Oil Falls From 18-Month High Amid Dollar Gains, OPEC Doubts - 4 Jan, 2017 - Oil Falls From 18-Month High Amid Dollar Gains, OPEC Doubts - 4 Jan, 2017 -

Oil Falls From 18-Month High Amid Dollar Gains, OPEC Doubts – 4 Jan, 2017

Oil fell from the highest level since July 2015 as the dollar strengthened while doubts persisted about the ability of OPEC and its partners to balance the market.

Futures slipped on the first trading day of 2017 after rising 45 percent last year, the biggest annual gain since 2009. Prices touched an 18-month high earlier as output cuts by Kuwait and Oman signaled OPEC and its partners are delivering on their deal to stabilize the market. Oil fell from the session’s highs as a strengthening greenback reduced investor demand for commodities priced in the U.S. currency.

Oil rose in 2016 for the first time in three years as the Organization of Petroleum Exporting Countries and 11 other countries agreed to cut output starting Jan. 1 in an effort to reduce bloated global stockpiles. Libya, which isn’t party to the OPEC cuts, is ramping up output from its biggest oil field again, a reminder of how vulnerable the quest to clear the glut might be. Rigs targeting crude in the U.S. rose last week to the highest level since January.

“Too much faith has been put in OPEC and the other countries that have promised cuts,” John Kilduff, a partner at Again Capital LLC, a New York-based hedge fund that focuses on energy, said by telephone. “They have been increasing output the last few months, so the cuts will be like New Year’s crash diet, and we know how those end.”

West Texas Intermediate for February delivery fell $1.39, or 2.6 percent, to $52.33 a barrel on the New York Mercantile Exchange. It was the biggest decline since Dec. 14. The contract touched $55.24 earlier, the highest since July 6, 2015. There was no trading Monday because of the New Year holiday. Total volume traded was 31 percent above the 100-day average at 2:38 p.m.

Steaming Ahead

Brent for March settlement fell $1.35, or 2.4 percent, to $55.47 on the London-based ICE Futures Europe exchange.
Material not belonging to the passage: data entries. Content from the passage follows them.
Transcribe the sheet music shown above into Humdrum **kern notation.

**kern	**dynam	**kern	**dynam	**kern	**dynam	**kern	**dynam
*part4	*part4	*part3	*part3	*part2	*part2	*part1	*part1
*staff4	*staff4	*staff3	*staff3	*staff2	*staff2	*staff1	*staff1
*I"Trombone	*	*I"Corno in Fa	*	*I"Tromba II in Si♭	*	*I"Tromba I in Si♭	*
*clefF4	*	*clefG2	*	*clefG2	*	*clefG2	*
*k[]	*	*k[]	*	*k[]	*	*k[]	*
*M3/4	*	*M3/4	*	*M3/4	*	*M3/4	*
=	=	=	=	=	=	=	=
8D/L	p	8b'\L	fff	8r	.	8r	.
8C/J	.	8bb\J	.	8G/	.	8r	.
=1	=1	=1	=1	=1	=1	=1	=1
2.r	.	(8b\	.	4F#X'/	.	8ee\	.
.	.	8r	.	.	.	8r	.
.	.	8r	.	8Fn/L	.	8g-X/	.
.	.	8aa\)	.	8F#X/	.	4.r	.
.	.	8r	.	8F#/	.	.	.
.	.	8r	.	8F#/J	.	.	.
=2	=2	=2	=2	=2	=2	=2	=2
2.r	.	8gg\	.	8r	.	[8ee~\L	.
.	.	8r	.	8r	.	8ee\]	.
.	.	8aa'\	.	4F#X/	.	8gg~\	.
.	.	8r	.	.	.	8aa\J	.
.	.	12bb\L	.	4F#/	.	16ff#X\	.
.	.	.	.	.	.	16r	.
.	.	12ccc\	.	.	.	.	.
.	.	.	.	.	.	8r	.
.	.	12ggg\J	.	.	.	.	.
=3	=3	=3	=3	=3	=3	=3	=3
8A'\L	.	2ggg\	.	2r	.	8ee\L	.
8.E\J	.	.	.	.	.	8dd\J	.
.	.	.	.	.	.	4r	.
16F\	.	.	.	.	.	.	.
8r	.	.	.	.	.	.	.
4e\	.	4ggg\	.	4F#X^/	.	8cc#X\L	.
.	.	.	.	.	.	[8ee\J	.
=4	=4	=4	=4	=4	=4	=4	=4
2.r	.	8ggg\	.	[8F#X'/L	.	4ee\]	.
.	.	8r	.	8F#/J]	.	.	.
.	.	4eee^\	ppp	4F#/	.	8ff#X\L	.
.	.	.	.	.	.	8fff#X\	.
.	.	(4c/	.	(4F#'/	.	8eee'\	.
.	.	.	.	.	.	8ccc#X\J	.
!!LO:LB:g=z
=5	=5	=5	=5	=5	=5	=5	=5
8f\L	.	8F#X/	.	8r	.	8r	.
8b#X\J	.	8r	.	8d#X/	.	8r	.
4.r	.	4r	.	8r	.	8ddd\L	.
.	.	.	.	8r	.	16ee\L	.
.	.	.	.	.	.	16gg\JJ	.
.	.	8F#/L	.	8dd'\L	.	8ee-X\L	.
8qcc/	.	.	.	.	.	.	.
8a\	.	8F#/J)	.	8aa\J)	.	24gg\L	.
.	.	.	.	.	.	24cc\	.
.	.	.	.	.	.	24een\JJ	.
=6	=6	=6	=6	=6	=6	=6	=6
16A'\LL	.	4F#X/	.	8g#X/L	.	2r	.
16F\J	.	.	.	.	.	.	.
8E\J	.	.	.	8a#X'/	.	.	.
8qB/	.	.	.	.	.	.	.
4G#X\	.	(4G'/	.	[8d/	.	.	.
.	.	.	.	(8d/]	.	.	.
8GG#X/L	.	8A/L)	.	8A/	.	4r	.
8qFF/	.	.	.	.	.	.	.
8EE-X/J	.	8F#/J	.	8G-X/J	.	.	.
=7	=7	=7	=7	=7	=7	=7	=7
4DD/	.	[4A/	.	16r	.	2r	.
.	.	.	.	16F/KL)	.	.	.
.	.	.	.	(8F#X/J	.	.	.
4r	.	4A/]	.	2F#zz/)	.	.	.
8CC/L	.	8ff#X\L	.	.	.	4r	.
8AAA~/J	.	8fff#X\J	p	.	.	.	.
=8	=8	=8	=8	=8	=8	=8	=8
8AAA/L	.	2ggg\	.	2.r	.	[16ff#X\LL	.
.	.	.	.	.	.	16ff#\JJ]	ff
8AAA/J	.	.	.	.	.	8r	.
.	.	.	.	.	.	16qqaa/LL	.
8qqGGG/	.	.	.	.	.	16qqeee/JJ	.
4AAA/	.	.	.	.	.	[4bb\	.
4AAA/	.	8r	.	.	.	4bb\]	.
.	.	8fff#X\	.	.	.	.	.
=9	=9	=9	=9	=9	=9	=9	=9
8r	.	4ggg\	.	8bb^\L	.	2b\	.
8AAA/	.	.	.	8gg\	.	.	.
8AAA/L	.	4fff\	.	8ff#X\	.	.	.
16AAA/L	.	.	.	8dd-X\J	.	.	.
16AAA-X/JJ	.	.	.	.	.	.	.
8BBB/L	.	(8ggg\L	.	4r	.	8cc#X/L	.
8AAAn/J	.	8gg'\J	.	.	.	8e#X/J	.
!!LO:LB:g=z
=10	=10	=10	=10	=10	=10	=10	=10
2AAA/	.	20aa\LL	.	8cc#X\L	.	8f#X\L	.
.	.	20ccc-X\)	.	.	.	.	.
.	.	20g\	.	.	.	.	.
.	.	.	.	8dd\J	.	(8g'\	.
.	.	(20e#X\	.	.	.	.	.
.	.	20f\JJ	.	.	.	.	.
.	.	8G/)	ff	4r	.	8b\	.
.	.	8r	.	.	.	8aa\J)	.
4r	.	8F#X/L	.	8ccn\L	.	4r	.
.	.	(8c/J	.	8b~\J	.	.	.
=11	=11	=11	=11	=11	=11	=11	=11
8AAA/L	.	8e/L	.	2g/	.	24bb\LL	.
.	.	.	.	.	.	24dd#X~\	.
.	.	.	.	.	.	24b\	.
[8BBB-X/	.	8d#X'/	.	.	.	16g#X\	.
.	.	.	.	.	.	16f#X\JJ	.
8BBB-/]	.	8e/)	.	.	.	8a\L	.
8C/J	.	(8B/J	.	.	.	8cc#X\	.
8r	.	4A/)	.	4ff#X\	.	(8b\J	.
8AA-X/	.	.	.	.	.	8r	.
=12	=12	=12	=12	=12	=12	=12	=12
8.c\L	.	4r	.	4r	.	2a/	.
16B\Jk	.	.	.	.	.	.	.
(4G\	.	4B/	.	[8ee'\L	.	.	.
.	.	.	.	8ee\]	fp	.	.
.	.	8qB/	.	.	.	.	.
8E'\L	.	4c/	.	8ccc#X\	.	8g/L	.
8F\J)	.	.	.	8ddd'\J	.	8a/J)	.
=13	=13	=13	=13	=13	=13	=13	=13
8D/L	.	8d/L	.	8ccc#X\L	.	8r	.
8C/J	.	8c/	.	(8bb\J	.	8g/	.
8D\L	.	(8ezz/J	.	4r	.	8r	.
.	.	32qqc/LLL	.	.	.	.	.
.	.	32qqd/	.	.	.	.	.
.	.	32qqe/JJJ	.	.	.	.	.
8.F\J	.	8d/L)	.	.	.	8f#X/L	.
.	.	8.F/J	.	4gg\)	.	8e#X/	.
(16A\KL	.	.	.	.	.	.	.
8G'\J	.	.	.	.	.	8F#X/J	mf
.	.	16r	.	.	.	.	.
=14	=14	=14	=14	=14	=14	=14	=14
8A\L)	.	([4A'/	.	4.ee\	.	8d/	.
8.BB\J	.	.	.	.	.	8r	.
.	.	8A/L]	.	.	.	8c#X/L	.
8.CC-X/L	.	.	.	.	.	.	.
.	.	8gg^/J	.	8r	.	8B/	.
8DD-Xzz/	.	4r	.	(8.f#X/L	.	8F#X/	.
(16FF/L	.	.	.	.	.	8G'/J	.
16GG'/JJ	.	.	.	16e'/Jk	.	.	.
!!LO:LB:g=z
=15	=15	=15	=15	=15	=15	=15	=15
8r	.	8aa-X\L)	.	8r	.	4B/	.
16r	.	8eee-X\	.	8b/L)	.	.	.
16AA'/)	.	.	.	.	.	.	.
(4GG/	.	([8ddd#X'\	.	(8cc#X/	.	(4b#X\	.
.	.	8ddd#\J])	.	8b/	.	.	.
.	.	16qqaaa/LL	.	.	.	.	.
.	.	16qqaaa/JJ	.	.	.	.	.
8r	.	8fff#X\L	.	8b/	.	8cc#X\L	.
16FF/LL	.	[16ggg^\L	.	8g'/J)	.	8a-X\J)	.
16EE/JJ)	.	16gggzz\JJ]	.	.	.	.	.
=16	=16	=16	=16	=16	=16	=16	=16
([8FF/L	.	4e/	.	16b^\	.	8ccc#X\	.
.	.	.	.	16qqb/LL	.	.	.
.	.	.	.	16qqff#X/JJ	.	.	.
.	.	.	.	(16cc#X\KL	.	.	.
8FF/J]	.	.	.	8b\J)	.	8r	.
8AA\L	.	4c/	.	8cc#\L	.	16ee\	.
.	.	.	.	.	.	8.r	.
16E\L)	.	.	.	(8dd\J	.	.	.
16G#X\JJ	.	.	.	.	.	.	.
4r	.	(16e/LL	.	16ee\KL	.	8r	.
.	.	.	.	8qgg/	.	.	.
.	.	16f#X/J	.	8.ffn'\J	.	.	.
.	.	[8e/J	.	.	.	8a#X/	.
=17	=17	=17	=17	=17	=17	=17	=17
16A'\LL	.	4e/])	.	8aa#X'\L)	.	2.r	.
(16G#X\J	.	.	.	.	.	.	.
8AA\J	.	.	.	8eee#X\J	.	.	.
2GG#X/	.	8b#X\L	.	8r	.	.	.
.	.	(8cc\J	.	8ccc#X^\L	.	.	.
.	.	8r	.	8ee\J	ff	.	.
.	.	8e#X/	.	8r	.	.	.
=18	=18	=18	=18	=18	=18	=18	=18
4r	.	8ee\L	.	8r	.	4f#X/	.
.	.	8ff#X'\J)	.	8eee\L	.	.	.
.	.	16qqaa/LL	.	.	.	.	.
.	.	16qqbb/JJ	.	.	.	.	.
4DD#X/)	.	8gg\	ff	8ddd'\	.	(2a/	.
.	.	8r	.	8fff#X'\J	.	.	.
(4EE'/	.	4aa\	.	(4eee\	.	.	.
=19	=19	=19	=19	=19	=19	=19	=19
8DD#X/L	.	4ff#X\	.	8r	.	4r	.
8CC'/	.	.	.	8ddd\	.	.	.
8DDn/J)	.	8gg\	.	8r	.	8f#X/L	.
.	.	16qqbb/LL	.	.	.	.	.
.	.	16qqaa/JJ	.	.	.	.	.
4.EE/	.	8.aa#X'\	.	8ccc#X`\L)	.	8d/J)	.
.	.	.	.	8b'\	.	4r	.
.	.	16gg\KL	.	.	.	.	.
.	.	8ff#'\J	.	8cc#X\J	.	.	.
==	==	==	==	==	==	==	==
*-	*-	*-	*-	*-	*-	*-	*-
The global benchmark touched $58.37, the highest since July 15, 2015. It closed at a $2.18 premium to March WTI.

The U.S. Dollar Index, gauge of the greenback against 10 major peers, increased 0.7 percent after American ISM data showed a stronger-than-expected gain in the manufacturing index and a rise in prices paid that sent the dollar surging.

“The dollar is steaming ahead, which is taking the luster off this rally,” Thomas Finlon, director of Energy Analytics Group in Wellington, Florida, said by telephone.

OPEC countries and non-members including Russia and Mexico have agreed to trim output by about 1.8 million barrels a day. Kuwait, which is a member of OPEC, has reduced output by 130,000 barrels a day to about 2.75 million a day, Al-Anba newspaper reported, citing Kuwait Oil Co. Chief Executive Officer Jamal Jaafer. Non-member Oman is cutting 45,000 barrels a day from 1.01 million, the Oil Ministry’s Director of Marketing Ali Al-Riyami said on Oman TV.

Libyan Flow

Libya’s Sharara field will ship almost 1.9 million barrels this month from its Zawiya port near Tripoli, according to a loading program obtained by Bloomberg. That compares with a pumping rate from the field of almost 9 million barrels a month as recently as late 2014, before unrest halted flows. The field reopened last month and the country pumped 650,000 barrels a day.

“The market set new highs but that failed to be followed by sustained buying,” Gene McGillian, manager of market research for Tradition Energy in Stamford, Connecticut, said by telephone. “This has been the recent pattern. It shows that there’s a lot of nervousness about whether these guys will follow through with their cuts and how fast U.S. and Canadian production picks up.”

Oil-market news:

  • U.S. crude supplies probably fell 2 million barrels last week, according to a Bloomberg survey before an Energy Information Administration report on Thursday.
  • Russia pumped 11.2 million barrels a day in December, according to data from the Energy Ministry.